Der Bibliothekar als Grundlagenforscher
Zum Tod von Kurt Hans Staub
Kurt Hans Staub, der am 4. März 2021 im Alter von 88 Jahren verstorben ist, entsprach dem Typus des Gelehrtenbibliothekars geradezu idealtypisch. Er verkörperte den Bibliothekar als Quellenforscher, der in die Sammlungsbestände eintauchte und Wege öffnete, kurz: Erschließung war sein berufliches Lebenselixier.
In der Einleitung zur Festschrift anlässlich seines 70. Geburtstages hat Wolfgang Schmitz ihn einen „kenntnisreichen und leidenschaftlichen Freund des historischen Buches“ genannt.1 Die beiden Adjektive umreißen zutreffend die Spannweite der Beziehung zu seinem Beruf, dessen Schwerpunkte in der Handschriften-, Inkunabel- und Einbandforschung lagen.
Kurt Hans Staub hat 30 Jahre lang die Handschriftenabteilung der Hessischen Landes- und Hochschulbibliothek – der heutigen Universitäts- und Landesbibliothek – Darmstadt geleitet.
Geboren 1933 in Elgershausen bei Kassel studierte er von 1954 bis 1962 Geschichte, Latein und Pädagogik in Marburg, Berlin (FU) und Pavia (Italien). Zwei prägende akademische Lehrer – die Mediävisten Helmut Beumann und Ludwig Buisson – weckten seine Begeisterung für Hilfswissenschaften und Quellenforschung, was letztlich die Keimzelle für den beruflichen Weg ins Bibliothekswesen gewesen ist. 1965 - 1967 absolvierte er das Referendariat zum höheren Dienst an der Landes- und Hochschulbibliothek Darmstadt und wurde 1969 dort als Bibliotheksassessor eingestellt – Start eines beruflichen Lebensweges, der 1998 als Bibliotheksoberrat in derselben Institution enden sollte. Neben seinen erwähnten Tätigkeiten in der Bestandserschließung und -erforschung legte er besonderen Wert auf die Ausbildung des bibliothekarischen Nachwuchses (mit einem Lehrauftrag an der Bibliotheksschule Frankfurt am Main) sowie des Studienganges Typographie innerhalb der inzwischen nicht mehr bestehenden Lehrdruckerei der damaligen TH – heute TU – Darmstadt. Zudem nahm er mehrere Lehraufträge für Handschriftenkunde und Buchwesen an den Universitäten Heidelberg und Mainz wahr.
Nicht zuletzt hielt er stets den wissenschaftlichen Kontakt in sein geliebtes (Süd)Italien, wo er in und nach seiner Studienzeit als Lektor gearbeitet hatte und seitdem die tiefe Zuneigung zu diesem Land, seiner Kultur und Geschichte zeitlebens behielt.
Kurt Hans Staub war Forscher und Vermittler, was zugleich eine zeitlose Beschreibung des Berufes wissenschaftlicher Bibliothekarinnen und Bibliothekare ist. Beide Aspekte waren ihm offenkundig gleichermaßen wichtig; er konnte sich mit derselben Intensität in die Erschließungsarbeit vertiefen wie er als Lehrer Faszination wecken konnte, weil er von seinem Tun selbst spürbar begeistert war. Er hegte ausgeprägte pädagogische Ambitionen, immer wieder hat er junge Leute angeregt, ermutigt und ihnen Forschungsthemen vermittelt. Kolleginnen und Kollegen, die mit ihm zusammengearbeitet haben, berichten übereinstimmend, dass er sie mit nachhaltiger Wirkung in die Welt des alten Buches eingeführt habe.

— Zu bearbeiten —
1. Beantworten Sie zum Nachruf auf Kurt Hans Staub diese Fragen:
(a) In welchem Jahr wurde er in Darmstadt als Bibliotheksassessor eingestellt?
(b) Wie viele Jahre leitete er die Handschriftenabteilung?
(c) An welchen Universitäten hatte er Lehraufträge für Handschriftenkunde und Buchwesen?
2. Zitieren Sie aus dem Nachruf auf Kurt Hans Staub wortgetreu den Abschnitt von „In der Einleitung“ bis „Landesbibliothek – Darmstadt geleitet.“.
3. Schreiben Sie den Nachruf auf Kurt Hans Staub im Anschluss an seinen letzten Satz fort.
Die Auflistung wird für die Bearbeitung nicht gebraucht.

Datensätze zu Elementgrenzen:
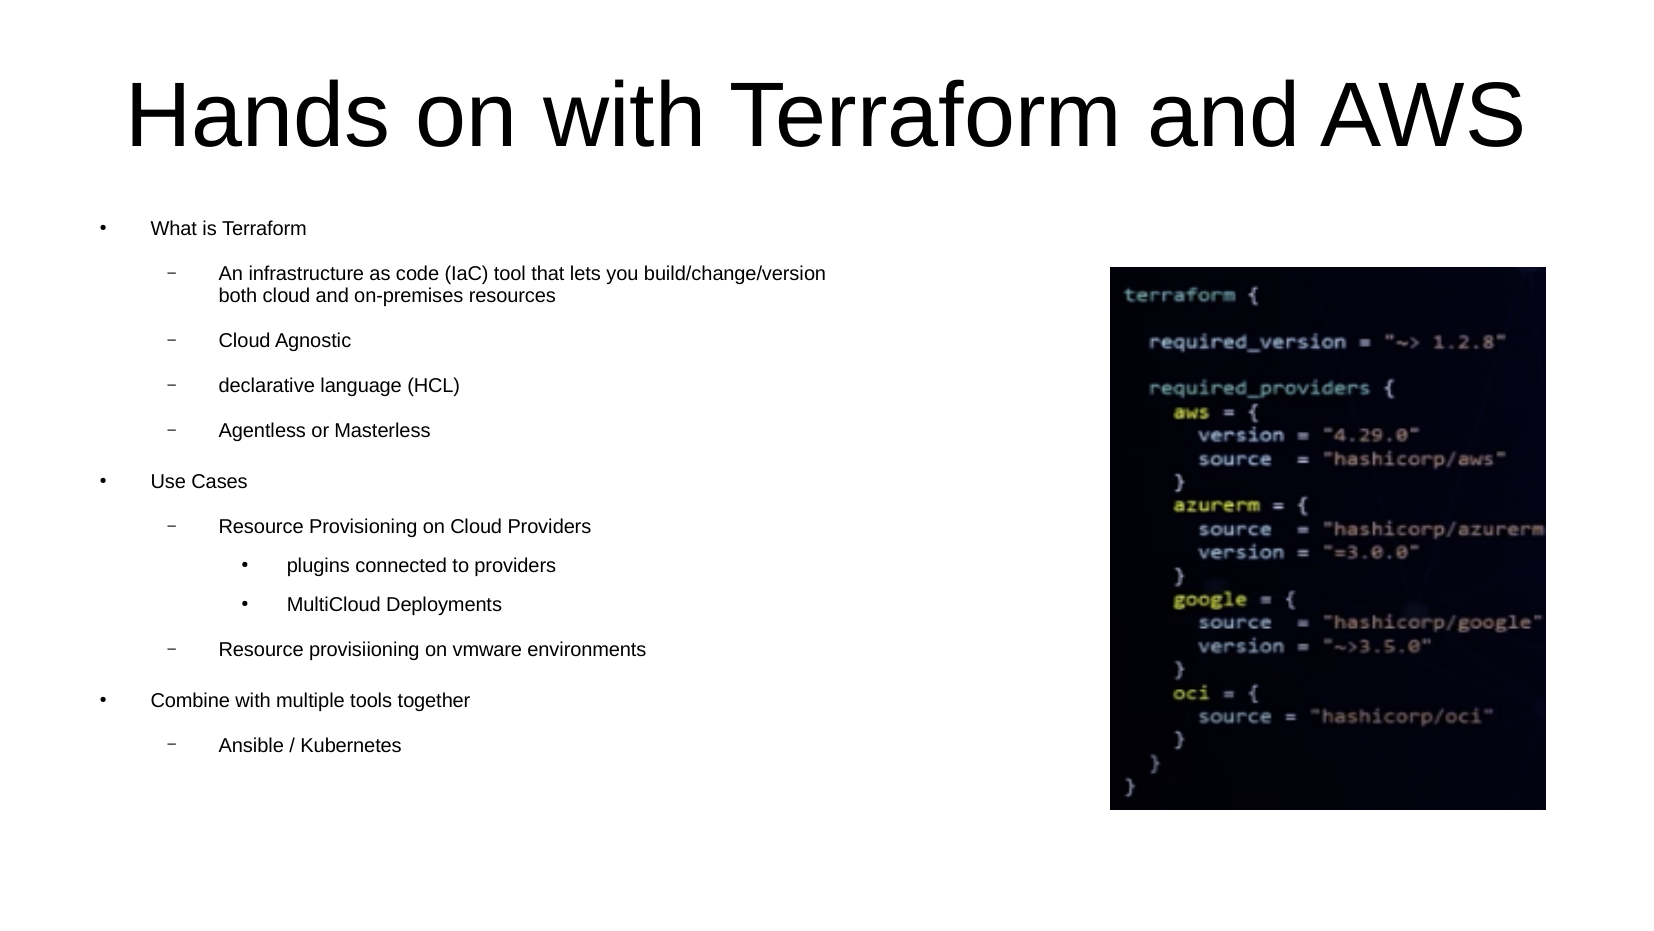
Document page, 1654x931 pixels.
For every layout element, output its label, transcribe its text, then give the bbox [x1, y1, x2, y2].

title Hands on with Terraform and AWS [82, 12, 1571, 217]
picture [1110, 267, 1546, 811]
list What is Terraform An infrastructure as code (IaC) tool that lets you build/change/version both cloud and on-premises resources Cloud Agnostic declarative language (HCL) Agentless or Masterless Use Cases Resource Provisioning on Cloud Providers plugins connected to providers MultiCloud Deployments Resource provisiioning on vmware environments Combine with multiple tools together Ansible / Kubernetes [82, 217, 1571, 758]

— Lösungen —
1.
(a) 1969
(b) 30 Jahre
(c) Heidelberg und Mainz

2.
In der Einleitung zur Festschrift anlässlich seines 70. Geburtstages hat Wolfgang Schmitz ihn einen „kenntnisreichen und leidenschaftlichen Freund des historischen Buches“ genannt.1 Die beiden Adjektive umreißen zutreffend die Spannweite der Beziehung zu seinem Beruf, dessen Schwerpunkte in der Handschriften-, Inkunabel- und Einbandforschung lagen.
Kurt Hans Staub hat 30 Jahre lang die Handschriftenabteilung der Hessischen Landes- und Hochschulbibliothek – der heutigen Universitäts- und Landesbibliothek – Darmstadt geleitet.

3.
Für die mit gleicher Leidenschaft verfolgte Bestandserschließung stehen an prominenter Stelle die Darmstädter Handschriftenkataloge, in deren Bearbeitung er, noch gemeinsam mit seinem Vorgänger und bibliothekarischen Lehrer Hermann Knaus, in den 1970er Jahren mit Band 4 einstieg. Mit weiteren wissenschaftlichen Partnerautoren erarbeitete so bis 2002 – vier Jahre nach seinem Eintritt in den Ruhestand – drei Katalogbände.
Bezeichnend für seine Begeisterungsfähigkeit und sein weit über die Zuständigkeit in der Darmstädter Bibliothek hinausgehendes Engagement war sein Einsatz für die historische Kirchenbibliothek der Stadt Michelstadt im Odenwald, die nach ihrem Sammler, dem in der Stadt um 1443 geborenen Theologen und späteren Rektor der Universität Freiburg Nicolaus Matz benannt worden ist. Staub brachte Kataloge der Inkunabeln und Handschriften dieser Bibliothek gemeinsam mit seiner Frau und seinem Sohn heraus und setzte sich in jeder Hinsicht für die professionelle Sichtbarmachung des besonderen regionalen Bücherschatzes ein.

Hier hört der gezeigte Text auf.